**Your instructions**:
Go through the data line by line. Copy each one holding the string "Right".

· · · · ·

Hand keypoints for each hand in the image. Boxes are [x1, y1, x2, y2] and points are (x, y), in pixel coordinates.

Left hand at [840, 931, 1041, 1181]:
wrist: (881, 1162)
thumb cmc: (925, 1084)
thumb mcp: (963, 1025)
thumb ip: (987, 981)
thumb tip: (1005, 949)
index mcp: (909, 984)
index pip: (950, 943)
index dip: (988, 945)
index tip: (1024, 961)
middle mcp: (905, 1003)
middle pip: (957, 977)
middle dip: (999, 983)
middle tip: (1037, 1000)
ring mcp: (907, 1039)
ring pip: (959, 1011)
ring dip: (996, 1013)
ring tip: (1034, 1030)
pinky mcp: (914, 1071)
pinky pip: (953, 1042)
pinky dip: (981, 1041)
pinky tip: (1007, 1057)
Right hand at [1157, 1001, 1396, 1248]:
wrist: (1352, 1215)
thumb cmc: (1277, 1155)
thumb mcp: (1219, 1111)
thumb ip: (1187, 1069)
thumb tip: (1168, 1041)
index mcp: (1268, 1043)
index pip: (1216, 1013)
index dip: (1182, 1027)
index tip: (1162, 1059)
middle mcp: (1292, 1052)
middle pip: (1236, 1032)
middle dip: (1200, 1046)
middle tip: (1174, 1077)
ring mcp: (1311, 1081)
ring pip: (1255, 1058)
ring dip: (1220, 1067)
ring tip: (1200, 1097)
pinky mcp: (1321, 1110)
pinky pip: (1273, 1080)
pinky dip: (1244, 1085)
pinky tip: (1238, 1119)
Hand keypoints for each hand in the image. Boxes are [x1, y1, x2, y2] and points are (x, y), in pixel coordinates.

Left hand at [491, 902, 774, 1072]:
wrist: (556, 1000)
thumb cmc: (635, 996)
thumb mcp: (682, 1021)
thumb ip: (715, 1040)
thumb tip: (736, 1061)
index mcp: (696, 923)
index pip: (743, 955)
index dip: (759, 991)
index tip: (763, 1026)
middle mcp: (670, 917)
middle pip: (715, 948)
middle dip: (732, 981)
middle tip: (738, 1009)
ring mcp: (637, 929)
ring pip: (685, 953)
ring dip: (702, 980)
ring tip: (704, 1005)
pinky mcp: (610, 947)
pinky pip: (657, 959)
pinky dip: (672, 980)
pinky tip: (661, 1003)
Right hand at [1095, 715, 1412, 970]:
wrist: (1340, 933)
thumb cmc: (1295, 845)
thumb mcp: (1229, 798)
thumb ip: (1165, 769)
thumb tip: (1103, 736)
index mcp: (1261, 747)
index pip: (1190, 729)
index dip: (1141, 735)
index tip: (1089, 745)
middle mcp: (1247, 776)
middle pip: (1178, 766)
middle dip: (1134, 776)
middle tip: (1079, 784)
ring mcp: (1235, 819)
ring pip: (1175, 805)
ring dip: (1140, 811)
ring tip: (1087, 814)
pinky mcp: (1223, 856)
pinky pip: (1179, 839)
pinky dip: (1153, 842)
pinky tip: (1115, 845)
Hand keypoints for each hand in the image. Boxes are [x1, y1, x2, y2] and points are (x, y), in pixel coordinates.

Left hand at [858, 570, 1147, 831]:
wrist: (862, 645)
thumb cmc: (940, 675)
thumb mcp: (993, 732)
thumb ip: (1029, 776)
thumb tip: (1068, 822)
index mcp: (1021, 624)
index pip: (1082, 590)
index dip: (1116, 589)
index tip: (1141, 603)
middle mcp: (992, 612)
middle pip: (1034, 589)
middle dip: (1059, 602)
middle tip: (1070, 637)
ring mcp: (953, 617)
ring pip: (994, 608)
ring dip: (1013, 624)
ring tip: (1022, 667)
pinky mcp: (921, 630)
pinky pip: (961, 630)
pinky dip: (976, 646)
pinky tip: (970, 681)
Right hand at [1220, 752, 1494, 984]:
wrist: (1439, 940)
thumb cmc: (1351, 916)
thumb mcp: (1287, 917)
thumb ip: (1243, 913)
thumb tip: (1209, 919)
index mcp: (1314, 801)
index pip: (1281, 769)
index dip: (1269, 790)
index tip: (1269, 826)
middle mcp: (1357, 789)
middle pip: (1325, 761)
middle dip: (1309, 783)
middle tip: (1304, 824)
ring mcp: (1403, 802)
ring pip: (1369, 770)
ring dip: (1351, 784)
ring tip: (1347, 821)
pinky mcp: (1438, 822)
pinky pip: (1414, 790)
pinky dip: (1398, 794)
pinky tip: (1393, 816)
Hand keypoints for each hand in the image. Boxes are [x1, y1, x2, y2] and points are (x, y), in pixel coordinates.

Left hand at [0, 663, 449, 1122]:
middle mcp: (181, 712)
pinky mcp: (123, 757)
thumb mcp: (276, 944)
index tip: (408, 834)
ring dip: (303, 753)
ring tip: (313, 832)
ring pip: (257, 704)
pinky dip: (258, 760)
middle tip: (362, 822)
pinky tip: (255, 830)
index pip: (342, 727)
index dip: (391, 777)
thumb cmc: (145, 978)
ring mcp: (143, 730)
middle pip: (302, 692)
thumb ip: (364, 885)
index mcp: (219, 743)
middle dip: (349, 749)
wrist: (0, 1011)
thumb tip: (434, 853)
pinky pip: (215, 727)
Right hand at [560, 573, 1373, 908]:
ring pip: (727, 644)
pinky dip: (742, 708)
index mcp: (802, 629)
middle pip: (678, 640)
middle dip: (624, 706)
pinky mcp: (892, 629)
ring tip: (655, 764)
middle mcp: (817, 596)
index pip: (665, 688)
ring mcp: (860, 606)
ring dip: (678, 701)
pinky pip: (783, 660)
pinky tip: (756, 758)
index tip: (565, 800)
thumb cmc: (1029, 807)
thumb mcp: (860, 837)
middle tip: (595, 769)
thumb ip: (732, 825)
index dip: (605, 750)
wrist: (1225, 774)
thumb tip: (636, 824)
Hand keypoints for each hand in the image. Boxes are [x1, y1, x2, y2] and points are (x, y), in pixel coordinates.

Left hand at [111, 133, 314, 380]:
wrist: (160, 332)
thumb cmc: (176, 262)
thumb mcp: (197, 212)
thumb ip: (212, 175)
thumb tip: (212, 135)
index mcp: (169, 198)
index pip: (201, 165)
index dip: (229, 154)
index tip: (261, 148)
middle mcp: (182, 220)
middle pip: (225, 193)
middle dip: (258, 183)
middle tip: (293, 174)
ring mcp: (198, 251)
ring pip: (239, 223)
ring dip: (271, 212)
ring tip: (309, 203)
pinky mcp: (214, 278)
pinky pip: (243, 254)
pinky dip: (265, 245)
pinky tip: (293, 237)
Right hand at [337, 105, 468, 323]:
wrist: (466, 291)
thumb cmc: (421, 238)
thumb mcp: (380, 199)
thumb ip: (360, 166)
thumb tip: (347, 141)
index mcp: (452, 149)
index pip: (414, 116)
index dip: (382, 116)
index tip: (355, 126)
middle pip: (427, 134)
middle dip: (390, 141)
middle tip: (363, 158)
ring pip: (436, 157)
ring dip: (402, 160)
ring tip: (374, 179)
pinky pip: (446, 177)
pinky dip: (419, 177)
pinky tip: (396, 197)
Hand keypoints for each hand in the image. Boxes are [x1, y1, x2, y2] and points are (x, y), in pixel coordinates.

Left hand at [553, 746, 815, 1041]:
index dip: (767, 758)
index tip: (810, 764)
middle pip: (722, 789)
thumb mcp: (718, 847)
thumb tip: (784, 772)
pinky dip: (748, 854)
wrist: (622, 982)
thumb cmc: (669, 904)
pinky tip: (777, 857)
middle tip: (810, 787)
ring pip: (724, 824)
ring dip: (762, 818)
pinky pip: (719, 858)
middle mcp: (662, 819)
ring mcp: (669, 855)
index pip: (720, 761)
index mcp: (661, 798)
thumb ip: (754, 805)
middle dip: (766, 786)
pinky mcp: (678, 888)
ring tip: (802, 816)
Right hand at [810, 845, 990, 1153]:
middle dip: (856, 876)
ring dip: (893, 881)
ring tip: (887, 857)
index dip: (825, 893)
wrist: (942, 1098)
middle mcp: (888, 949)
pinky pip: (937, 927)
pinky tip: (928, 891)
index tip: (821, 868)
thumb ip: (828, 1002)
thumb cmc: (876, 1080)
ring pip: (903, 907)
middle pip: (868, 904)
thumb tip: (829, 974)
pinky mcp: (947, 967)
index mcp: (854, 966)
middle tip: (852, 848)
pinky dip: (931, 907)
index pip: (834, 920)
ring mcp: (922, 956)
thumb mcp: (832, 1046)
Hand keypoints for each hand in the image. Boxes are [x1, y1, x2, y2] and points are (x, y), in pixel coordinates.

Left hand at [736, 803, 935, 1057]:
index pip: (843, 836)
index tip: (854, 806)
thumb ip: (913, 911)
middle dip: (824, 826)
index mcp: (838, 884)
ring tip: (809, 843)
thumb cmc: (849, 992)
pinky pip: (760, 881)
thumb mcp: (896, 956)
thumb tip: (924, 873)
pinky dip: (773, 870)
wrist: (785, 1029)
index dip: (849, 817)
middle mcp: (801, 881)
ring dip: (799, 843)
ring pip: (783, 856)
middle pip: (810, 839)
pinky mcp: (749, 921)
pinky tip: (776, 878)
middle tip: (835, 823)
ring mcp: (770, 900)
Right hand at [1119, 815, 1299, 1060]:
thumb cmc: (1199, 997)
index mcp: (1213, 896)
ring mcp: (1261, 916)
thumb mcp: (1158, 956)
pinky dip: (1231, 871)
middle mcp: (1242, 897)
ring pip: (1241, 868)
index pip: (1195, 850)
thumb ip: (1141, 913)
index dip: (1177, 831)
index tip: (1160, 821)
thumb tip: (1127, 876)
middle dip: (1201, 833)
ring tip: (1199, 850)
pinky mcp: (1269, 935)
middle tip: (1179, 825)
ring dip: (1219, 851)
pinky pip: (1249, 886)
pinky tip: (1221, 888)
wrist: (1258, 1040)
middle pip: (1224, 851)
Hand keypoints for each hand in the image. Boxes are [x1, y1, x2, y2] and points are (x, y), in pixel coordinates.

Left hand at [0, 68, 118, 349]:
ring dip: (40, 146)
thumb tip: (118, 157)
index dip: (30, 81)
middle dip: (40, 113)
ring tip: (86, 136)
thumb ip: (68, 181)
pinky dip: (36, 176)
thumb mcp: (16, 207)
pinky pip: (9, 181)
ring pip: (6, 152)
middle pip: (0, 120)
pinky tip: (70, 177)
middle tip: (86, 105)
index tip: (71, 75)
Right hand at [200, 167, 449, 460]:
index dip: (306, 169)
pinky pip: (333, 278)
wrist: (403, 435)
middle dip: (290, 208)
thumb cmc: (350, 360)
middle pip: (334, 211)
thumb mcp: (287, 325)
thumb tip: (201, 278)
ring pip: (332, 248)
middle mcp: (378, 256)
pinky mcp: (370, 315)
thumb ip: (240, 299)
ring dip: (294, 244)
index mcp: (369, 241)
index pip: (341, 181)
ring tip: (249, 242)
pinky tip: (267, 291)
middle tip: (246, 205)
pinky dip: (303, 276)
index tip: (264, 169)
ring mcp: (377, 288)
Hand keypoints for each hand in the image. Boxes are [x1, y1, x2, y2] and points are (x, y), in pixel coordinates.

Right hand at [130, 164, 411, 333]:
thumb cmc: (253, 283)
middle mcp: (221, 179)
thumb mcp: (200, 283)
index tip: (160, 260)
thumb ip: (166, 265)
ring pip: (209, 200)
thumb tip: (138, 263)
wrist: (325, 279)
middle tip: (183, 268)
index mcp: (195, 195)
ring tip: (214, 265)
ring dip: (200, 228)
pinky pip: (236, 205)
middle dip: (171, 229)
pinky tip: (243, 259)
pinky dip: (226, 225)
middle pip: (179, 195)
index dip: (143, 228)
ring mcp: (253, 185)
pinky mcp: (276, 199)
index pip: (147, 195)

· · · · ·

**Exercise solution**:
Right hand at [1157, 1001, 1396, 1248]:
Right hand at [1095, 715, 1412, 970]:
Right hand at [1220, 752, 1494, 984]:
Right hand at [560, 573, 1373, 908]:
Right hand at [337, 105, 468, 323]:
Right hand at [810, 845, 990, 1153]:
Right hand at [1119, 815, 1299, 1060]:
Right hand at [200, 167, 449, 460]:
Right hand at [130, 164, 411, 333]:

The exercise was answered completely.